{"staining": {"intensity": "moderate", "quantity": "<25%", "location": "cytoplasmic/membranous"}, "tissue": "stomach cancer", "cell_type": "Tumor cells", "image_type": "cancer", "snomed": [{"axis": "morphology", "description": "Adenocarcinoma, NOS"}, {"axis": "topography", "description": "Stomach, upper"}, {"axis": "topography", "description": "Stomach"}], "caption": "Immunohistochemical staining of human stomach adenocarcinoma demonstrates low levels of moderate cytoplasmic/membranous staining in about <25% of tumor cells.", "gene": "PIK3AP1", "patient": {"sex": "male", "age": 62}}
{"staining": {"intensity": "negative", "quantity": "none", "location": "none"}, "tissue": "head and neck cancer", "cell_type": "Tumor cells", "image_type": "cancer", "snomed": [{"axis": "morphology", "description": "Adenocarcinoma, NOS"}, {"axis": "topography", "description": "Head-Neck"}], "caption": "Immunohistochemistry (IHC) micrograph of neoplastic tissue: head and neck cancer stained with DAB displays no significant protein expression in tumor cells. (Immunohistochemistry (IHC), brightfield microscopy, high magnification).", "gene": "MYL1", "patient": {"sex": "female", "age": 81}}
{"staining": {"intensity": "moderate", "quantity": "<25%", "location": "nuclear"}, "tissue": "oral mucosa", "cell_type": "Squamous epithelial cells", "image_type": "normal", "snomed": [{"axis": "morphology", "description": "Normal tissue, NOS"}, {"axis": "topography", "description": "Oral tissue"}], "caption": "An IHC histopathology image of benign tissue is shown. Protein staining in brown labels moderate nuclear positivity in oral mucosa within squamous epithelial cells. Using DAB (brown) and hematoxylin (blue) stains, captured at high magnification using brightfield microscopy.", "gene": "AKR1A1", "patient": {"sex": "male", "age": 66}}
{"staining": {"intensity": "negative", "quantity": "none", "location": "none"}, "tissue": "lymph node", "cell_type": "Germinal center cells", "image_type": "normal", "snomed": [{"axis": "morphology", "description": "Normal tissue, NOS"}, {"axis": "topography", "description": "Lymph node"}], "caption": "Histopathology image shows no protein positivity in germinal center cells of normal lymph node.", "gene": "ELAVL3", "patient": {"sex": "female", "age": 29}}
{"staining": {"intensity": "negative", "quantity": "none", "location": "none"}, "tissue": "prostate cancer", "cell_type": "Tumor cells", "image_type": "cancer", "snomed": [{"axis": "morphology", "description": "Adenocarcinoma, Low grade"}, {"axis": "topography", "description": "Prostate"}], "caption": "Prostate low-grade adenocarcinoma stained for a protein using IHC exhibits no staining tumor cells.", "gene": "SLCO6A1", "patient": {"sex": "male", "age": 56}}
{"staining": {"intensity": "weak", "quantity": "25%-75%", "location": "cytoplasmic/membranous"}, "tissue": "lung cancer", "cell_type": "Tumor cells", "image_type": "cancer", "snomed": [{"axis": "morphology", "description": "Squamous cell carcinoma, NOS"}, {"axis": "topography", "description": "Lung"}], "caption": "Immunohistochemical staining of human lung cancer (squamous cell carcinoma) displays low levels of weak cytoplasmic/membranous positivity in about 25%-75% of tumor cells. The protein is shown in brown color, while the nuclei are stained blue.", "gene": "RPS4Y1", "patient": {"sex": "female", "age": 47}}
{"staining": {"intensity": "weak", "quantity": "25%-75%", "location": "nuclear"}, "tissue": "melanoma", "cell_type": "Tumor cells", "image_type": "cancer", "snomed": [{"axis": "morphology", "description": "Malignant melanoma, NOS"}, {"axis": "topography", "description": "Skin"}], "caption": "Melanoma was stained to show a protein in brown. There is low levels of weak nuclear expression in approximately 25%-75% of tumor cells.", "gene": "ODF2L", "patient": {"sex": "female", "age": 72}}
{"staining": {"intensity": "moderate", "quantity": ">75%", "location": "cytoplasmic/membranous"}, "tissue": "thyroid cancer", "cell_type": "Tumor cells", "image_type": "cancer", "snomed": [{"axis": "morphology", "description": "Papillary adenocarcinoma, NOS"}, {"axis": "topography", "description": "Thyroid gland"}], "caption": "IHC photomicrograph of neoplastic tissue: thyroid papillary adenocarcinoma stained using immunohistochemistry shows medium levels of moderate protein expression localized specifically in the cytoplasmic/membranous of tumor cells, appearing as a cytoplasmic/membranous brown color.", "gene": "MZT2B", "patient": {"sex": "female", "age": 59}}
▬▬▬
* WORK INSTRUCTIONS *
Only an exact copy of the data above will do.

* EXERCISE RESULT *
{"staining": {"intensity": "moderate", "quantity": "<25%", "location": "cytoplasmic/membranous"}, "tissue": "stomach cancer", "cell_type": "Tumor cells", "image_type": "cancer", "snomed": [{"axis": "morphology", "description": "Adenocarcinoma, NOS"}, {"axis": "topography", "description": "Stomach, upper"}, {"axis": "topography", "description": "Stomach"}], "caption": "Immunohistochemical staining of human stomach adenocarcinoma demonstrates low levels of moderate cytoplasmic/membranous staining in about <25% of tumor cells.", "gene": "PIK3AP1", "patient": {"sex": "male", "age": 62}}
{"staining": {"intensity": "negative", "quantity": "none", "location": "none"}, "tissue": "head and neck cancer", "cell_type": "Tumor cells", "image_type": "cancer", "snomed": [{"axis": "morphology", "description": "Adenocarcinoma, NOS"}, {"axis": "topography", "description": "Head-Neck"}], "caption": "Immunohistochemistry (IHC) micrograph of neoplastic tissue: head and neck cancer stained with DAB displays no significant protein expression in tumor cells. (Immunohistochemistry (IHC), brightfield microscopy, high magnification).", "gene": "MYL1", "patient": {"sex": "female", "age": 81}}
{"staining": {"intensity": "moderate", "quantity": "<25%", "location": "nuclear"}, "tissue": "oral mucosa", "cell_type": "Squamous epithelial cells", "image_type": "normal", "snomed": [{"axis": "morphology", "description": "Normal tissue, NOS"}, {"axis": "topography", "description": "Oral tissue"}], "caption": "An IHC histopathology image of benign tissue is shown. Protein staining in brown labels moderate nuclear positivity in oral mucosa within squamous epithelial cells. Using DAB (brown) and hematoxylin (blue) stains, captured at high magnification using brightfield microscopy.", "gene": "AKR1A1", "patient": {"sex": "male", "age": 66}}
{"staining": {"intensity": "negative", "quantity": "none", "location": "none"}, "tissue": "lymph node", "cell_type": "Germinal center cells", "image_type": "normal", "snomed": [{"axis": "morphology", "description": "Normal tissue, NOS"}, {"axis": "topography", "description": "Lymph node"}], "caption": "Histopathology image shows no protein positivity in germinal center cells of normal lymph node.", "gene": "ELAVL3", "patient": {"sex": "female", "age": 29}}
{"staining": {"intensity": "negative", "quantity": "none", "location": "none"}, "tissue": "prostate cancer", "cell_type": "Tumor cells", "image_type": "cancer", "snomed": [{"axis": "morphology", "description": "Adenocarcinoma, Low grade"}, {"axis": "topography", "description": "Prostate"}], "caption": "Prostate low-grade adenocarcinoma stained for a protein using IHC exhibits no staining tumor cells.", "gene": "SLCO6A1", "patient": {"sex": "male", "age": 56}}
{"staining": {"intensity": "weak", "quantity": "25%-75%", "location": "cytoplasmic/membranous"}, "tissue": "lung cancer", "cell_type": "Tumor cells", "image_type": "cancer", "snomed": [{"axis": "morphology", "description": "Squamous cell carcinoma, NOS"}, {"axis": "topography", "description": "Lung"}], "caption": "Immunohistochemical staining of human lung cancer (squamous cell carcinoma) displays low levels of weak cytoplasmic/membranous positivity in about 25%-75% of tumor cells. The protein is shown in brown color, while the nuclei are stained blue.", "gene": "RPS4Y1", "patient": {"sex": "female", "age": 47}}
{"staining": {"intensity": "weak", "quantity": "25%-75%", "location": "nuclear"}, "tissue": "melanoma", "cell_type": "Tumor cells", "image_type": "cancer", "snomed": [{"axis": "morphology", "description": "Malignant melanoma, NOS"}, {"axis": "topography", "description": "Skin"}], "caption": "Melanoma was stained to show a protein in brown. There is low levels of weak nuclear expression in approximately 25%-75% of tumor cells.", "gene": "ODF2L", "patient": {"sex": "female", "age": 72}}
{"staining": {"intensity": "moderate", "quantity": ">75%", "location": "cytoplasmic/membranous"}, "tissue": "thyroid cancer", "cell_type": "Tumor cells", "image_type": "cancer", "snomed": [{"axis": "morphology", "description": "Papillary adenocarcinoma, NOS"}, {"axis": "topography", "description": "Thyroid gland"}], "caption": "IHC photomicrograph of neoplastic tissue: thyroid papillary adenocarcinoma stained using immunohistochemistry shows medium levels of moderate protein expression localized specifically in the cytoplasmic/membranous of tumor cells, appearing as a cytoplasmic/membranous brown color.", "gene": "MZT2B", "patient": {"sex": "female", "age": 59}}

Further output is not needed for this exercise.